Anda juga harus memastikan bahwa image sistem memiliki informasi versi yang sama dengan boot image. Untuk itu, metode konfigurasi telah ditambahkan ke Keymaster HAL:

keymaster_error_t (*configure)(const struct keymaster2_device* dev,
  const keymaster_key_param_set_t* params);

Argumen params berisi Tag::OS_VERSION dan Tag::OS_PATCHLEVEL. Metode ini dipanggil oleh klien keymaster2 setelah membuka HAL, tetapi sebelum memanggil metode lainnya. Jika metode lain dipanggil sebelum konfigurasi, TA akan menampilkan ErrorCode::KEYMASTER_NOT_CONFIGURED.
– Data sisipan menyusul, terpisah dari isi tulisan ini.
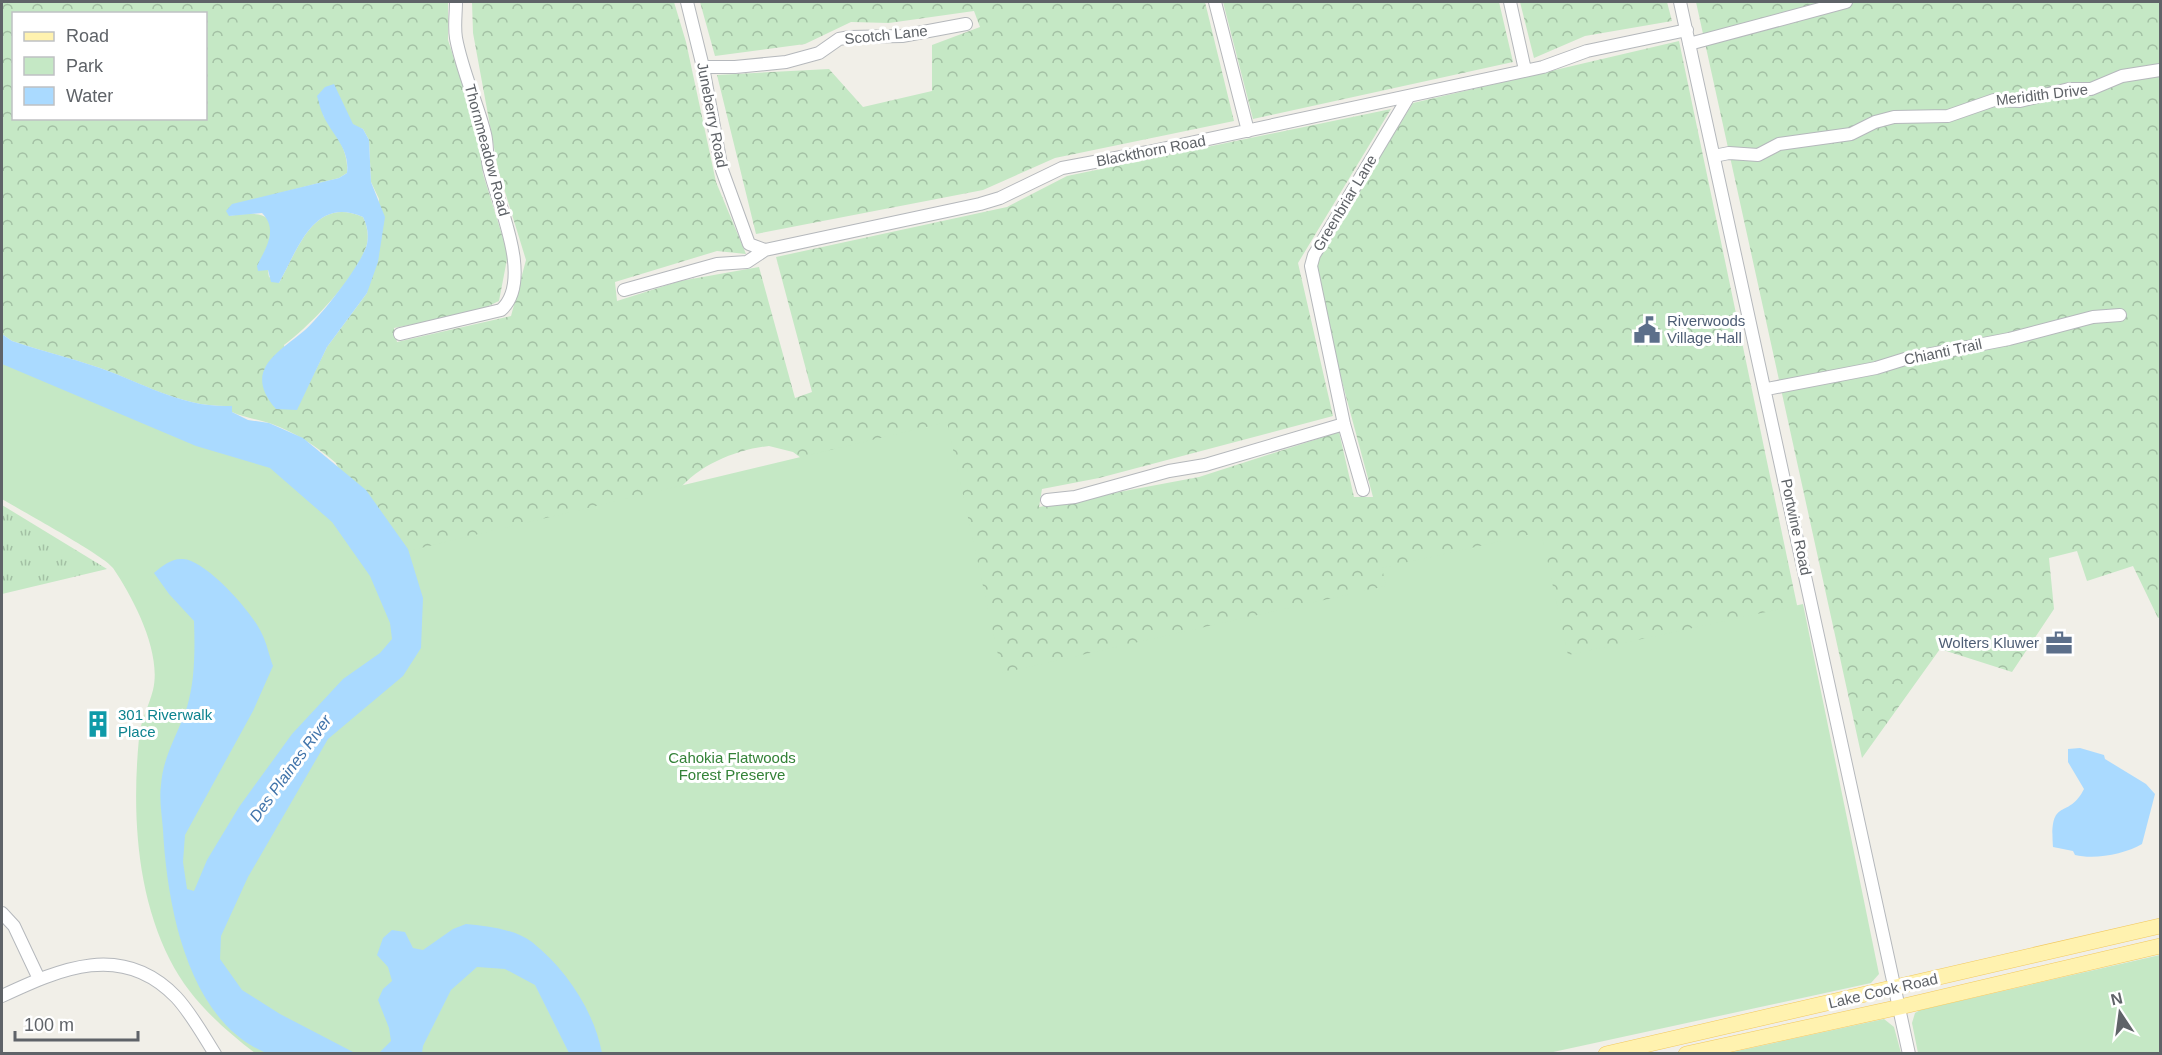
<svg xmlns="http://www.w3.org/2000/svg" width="2162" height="1055" font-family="Arial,sans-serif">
<defs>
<pattern id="grass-tufts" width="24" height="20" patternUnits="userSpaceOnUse" patternTransform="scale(1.5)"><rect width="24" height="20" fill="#c5e8c5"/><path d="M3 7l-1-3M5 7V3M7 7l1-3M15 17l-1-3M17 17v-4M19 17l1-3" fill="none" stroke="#a3c0a4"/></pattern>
<pattern id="forest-crowns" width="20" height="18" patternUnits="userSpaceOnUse" patternTransform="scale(1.5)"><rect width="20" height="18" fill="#c5e8c5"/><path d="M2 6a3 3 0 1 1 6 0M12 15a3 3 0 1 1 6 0" fill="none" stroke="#a3c0a4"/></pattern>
</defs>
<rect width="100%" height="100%" fill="#f1efe8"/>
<path fill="url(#grass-tufts)" d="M2,505L107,569L2,594Z"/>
<path fill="url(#forest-crowns)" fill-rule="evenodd" d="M2,2H448V40L478,133L483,174L508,254L499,301L476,312L394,328L397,342L511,316L526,260L498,169L473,33L472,2H674L686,42L716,182L746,254L717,251L615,282L617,301L680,281L759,267L795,398L812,392L776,257L1007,207L1067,176L1391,109L1298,263L1333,416L1099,478L1042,489L1039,507L1199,477L1339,432L1354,497H1373L1311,266L1413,103L1679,41L1875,978L602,1054L336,463C316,446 296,433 272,424C258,419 245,418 232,412V406C182,408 145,384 100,368C71,358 41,351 12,341L2,334ZM14,14H206V118H14ZM323,115L363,129L369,140L371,182L379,199L367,293L327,347L296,410L284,345C310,326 359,275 367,244C369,235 367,225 363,217C314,195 298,249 279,283L269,277C260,237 295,205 229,216L248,201L339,178L347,173C349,150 335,133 323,115ZM769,446L793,452L816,469L679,490C698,465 738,449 769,446Z
M700,2H1205L1234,121L1055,158L983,190L756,234L717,75L829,69L863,107L932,91V45L980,27L974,11L889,23L851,22L805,44L715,56Z
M1223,2H1499L1513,62L1253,119Z
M1520,2H1667L1672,21L1585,36L1534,58Z
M1696,2H2160V617L2158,618L2133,566L2087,581L2077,551L2049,558L2054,609L2012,672L1940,649L1862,758Z"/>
<path fill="#c5e8c5" d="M2,339L282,438L404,552L947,422L1002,673L1386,586L1382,568L1541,532L1568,655L1803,604L1879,974L1871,983L1544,1054L255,1053C222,1028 189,998 170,960C136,893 132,811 139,738C140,722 149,706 153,690C162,653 134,599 113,568C105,556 20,510 2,499Z
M2160,955V1053H1918L1912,1023L1915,1013L1920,1010Z
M1884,1019L1894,1027L1901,1053H1728Z"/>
<path fill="#aadaff" d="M334,84L353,124L363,129L369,140L371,182L385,217L378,262L367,293L327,347L297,410L276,409C242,370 278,353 305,330C321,316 362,264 367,244C369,234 367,225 363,217C314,195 298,249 279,283L271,282L268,270L258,271L257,266C265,249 279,230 262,213L229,216L226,211L232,204L339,178L347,173C350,148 332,135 323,115C320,109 319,102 317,96L325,87Z
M2,334L12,341C41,351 72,358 100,368C146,384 182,408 232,406V412L248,420L269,423L303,438L366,490L408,549L423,598L421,648L403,676L328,739L248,877L221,936L220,959L242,990L280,1014L355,1053C336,1054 278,1055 264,1052C187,1019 167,904 163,830C162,816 159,799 161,785C163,756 178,734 187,707C195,681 195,649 194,621L169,594L154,573C162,566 172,558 183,559C206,560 253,613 262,634C267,644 269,655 273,666L253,711L185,835L183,862L187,889L194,891L207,860L239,807L292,734L343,679L380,653L392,639L390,623L370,576L332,522L270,468L196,446L2,364Z
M2080,748L2104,755L2105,759L2146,784L2155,794L2142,844C2125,854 2095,860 2075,855L2073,851L2053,847C2049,795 2068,821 2084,789L2068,762V749Z
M466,924C486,926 515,929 532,942C566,969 594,1011 602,1053H569L535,985L505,969L477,967L451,990L423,1046L422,1053H372L380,1052L391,1041L389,1028L378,1000L383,989L392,981L388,967L377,955L383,938L392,930L405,932L413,948L423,950L453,929Z"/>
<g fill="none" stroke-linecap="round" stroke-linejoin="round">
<defs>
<path id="minor" d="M687,2L703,67L722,170L749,244L765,250
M1215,2L1248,131
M1510,2L1525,70
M1680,2L1909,1054
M1689,44L1846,2
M703,67H735L786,62L819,53L839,39L850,37L902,36L966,24
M1714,156L1729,153L1758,155L1779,144L1851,134L1875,122L1894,117L1948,116L1994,100L2020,101L2069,89H2091L2122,76L2160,70
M624,290L717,264L747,262L765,250L980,204L1000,198L1062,168L1148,152L1543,67L1587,51L1687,30
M400,334L501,310C534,281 498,204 490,171C486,159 488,146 485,134C477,102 462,71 456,38C454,26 456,14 456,2
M1767,389L1876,368L1905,359L2009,339L2093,317L2120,315
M1363,490L1344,424L1311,266L1314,255L1409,96
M1047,500L1075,497L1169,471L1205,465L1344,424
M2,913L14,926L39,979
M2,996C60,969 122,941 176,997C191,1013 203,1035 215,1054"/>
<path id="major" d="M1606,1054L2160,926
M1686,1054L1900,1007L2160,946"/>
</defs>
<use href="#minor" stroke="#b5b8bc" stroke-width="14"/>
<use href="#major" stroke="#f2c960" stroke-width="16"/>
<use href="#minor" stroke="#fff" stroke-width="12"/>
<use href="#major" stroke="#fff2af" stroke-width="15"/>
</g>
<defs>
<symbol id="civic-bare" viewBox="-9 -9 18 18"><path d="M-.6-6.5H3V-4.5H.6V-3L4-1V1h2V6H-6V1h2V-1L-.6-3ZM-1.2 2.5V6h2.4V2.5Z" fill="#5c6f8a" stroke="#fff" stroke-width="2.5" paint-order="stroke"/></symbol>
<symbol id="office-bare" viewBox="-9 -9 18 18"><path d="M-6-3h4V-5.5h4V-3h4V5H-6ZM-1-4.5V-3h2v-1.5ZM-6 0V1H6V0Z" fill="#5c6f8a" stroke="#fff" stroke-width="2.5" paint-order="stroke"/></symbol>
<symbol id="building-bare" viewBox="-9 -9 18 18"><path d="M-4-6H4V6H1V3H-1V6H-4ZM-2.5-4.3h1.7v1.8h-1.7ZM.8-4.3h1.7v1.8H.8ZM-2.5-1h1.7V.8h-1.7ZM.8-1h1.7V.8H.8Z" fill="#0f9aa8" stroke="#fff" stroke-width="2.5" paint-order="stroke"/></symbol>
</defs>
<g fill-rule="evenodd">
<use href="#civic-bare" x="1628" y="311" width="38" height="38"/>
<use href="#office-bare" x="2040" y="624" width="38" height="38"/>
<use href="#building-bare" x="79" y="705" width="38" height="38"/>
</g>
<g text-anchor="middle" stroke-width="6" stroke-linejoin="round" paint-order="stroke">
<g font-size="15" fill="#5f6368" stroke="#fff">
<text transform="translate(886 35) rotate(-6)" y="5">Scotch Lane</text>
<text transform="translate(2042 95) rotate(-7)" y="5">Meridith Drive</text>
<text transform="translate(712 115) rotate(79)" y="5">Juneberry Road</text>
<text transform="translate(487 150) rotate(75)" y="5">Thornmeadow Road</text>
<text transform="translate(1151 151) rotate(-11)" y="5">Blackthorn Road</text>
<text transform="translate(1345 203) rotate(-59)" y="5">Greenbriar Lane</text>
<text transform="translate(1943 352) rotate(-12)" y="5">Chianti Trail</text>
<text transform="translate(1796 527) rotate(78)" y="5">Portwine Road</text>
<text transform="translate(1883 991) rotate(-13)" y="5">Lake Cook Road</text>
</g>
<g font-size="15" fill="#4e5e75" stroke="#fff" text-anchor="start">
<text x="1667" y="326">Riverwoods<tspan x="1667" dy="17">Village Hall</tspan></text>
<text x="2039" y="648" text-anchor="end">Wolters Kluwer</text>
</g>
<g font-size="15" fill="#0d838f" stroke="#fff" text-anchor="start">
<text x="118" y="720">301 Riverwalk<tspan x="118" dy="17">Place</tspan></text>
</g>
<g font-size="15" fill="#348238" stroke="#fff">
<text x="732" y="763">Cahokia Flatwoods<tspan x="732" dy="17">Forest Preserve</tspan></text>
</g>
<g font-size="16" font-style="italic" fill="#4174aa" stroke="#fff">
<text transform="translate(290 768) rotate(-54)" y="6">Des Plaines River</text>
</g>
</g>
<rect width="2162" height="1055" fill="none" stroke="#5f6368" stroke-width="6"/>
<rect x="12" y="12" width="195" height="108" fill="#ffffff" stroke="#bfc1c3" stroke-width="1.5"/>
<rect x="24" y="32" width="30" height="9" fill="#fff2af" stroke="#bfc1c3" stroke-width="1.5"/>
<text x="66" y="42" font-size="18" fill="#5f6368">Road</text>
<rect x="24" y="57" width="30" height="18" fill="#c5e8c5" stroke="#bfc1c3" stroke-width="1.5"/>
<text x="66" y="72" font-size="18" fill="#5f6368">Park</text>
<rect x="24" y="87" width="30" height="18" fill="#aadaff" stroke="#bfc1c3" stroke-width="1.5"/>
<text x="66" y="102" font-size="18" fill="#5f6368">Water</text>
<g transform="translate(2120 1013) rotate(347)" stroke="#ffffff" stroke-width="4.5" paint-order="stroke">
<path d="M0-4.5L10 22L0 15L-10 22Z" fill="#5f6368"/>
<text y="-9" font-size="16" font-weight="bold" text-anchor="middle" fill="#5f6368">N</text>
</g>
<path d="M15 1031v9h123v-9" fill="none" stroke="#5f6368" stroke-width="3"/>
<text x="24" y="1031" font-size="18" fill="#5f6368" stroke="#ffffff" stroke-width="4.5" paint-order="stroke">100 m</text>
</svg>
Saat pertama kali configure dipanggil setelah perangkat di-booting, metode ini harus memverifikasi bahwa informasi versi yang diberikan cocok dengan informasi yang diberikan oleh bootloader. Jika informasi versi tidak cocok, configure akan menampilkan ErrorCode::INVALID_ARGUMENT, dan semua metode Keymaster lainnya akan terus menampilkan ErrorCode::KEYMASTER_NOT_CONFIGURED. Jika informasi cocok, configure akan menampilkan ErrorCode::OK, dan metode Keymaster lainnya akan mulai berfungsi secara normal.

Panggilan berikutnya ke configure akan menampilkan nilai yang sama dengan yang ditampilkan oleh panggilan pertama, dan tidak mengubah status Keymaster.

Karena configure dipanggil oleh sistem yang kontennya akan divalidasi, penyerang memiliki peluang kecil untuk membahayakan image sistem dan memaksanya memberikan informasi versi yang cocok dengan boot image, tetapi bukan versi sistem yang sebenarnya. Kombinasi verifikasi image booting, validasi dm-verity konten image sistem, dan fakta bahwa configure dipanggil sangat awal dalam booting sistem akan membuat peluang ini sulit dieksploitasi.